Who Amends the Employment Contract of a Dismissed GmbH Managing Director?
Germany's Federal Court of Justice (BGH) ruled that the shareholders' meeting of a GmbH is responsible for entering into, amending, and terminating a managing director's employment contract. An amendment to a dismissed director's contract only falls under the new director's authority if the initial employment relationship has transitioned into a standard employment agreement post-dismissal.

Germany's Federal Court of Justice (BGH) has clarified the authority responsible for amending an employment contract of a managing director at a GmbH (German limited liability company). The court's ruling emphasizes that the shareholders' meeting is primarily responsible for the conclusion, amendment, and termination of the managing director's employment contract, unless the company's articles of association stipulate otherwise.

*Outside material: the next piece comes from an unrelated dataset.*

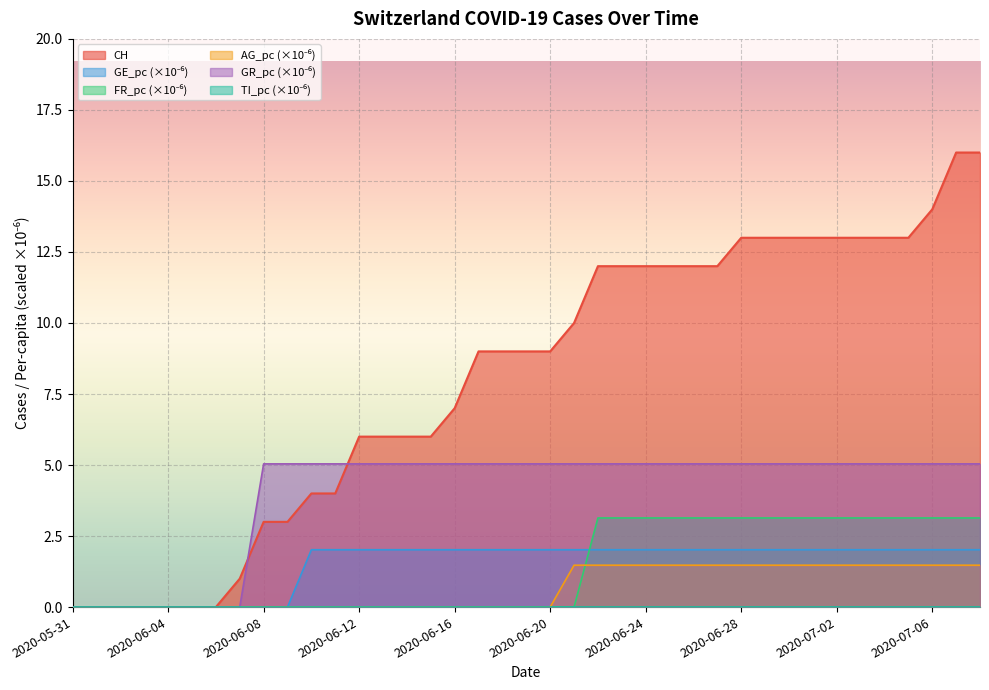

Does the chart display data point markers on the line(s)?

No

A modification to the employment contract of a dismissed managing director falls under the purview of the new managing director only after the initial director-employment relationship has been converted into a standard employment agreement. This principle is rooted in established BGH jurisprudence, which reserves exclusive authority for such contractual changes to the shareholders' meeting, absent any contrary provisions in the company's statutes.
The case involved an attorney who served as the managing director of a GmbH he co-founded. Disputes arose over alleged non-payment of salary and the termination of his employment contract by the company. A claimed agreement in 2015 to amend the terms related to salary payments was deemed by the BGH to require the approval of the shareholders' meeting, not actions by individual shareholders or the subsequent managing director.
The lower court must now reconsider the case based on the BGH's decision. If the shareholders' meeting had indeed approved the alleged amendment to the employment contract, the plaintiff would likely lose the lawsuit.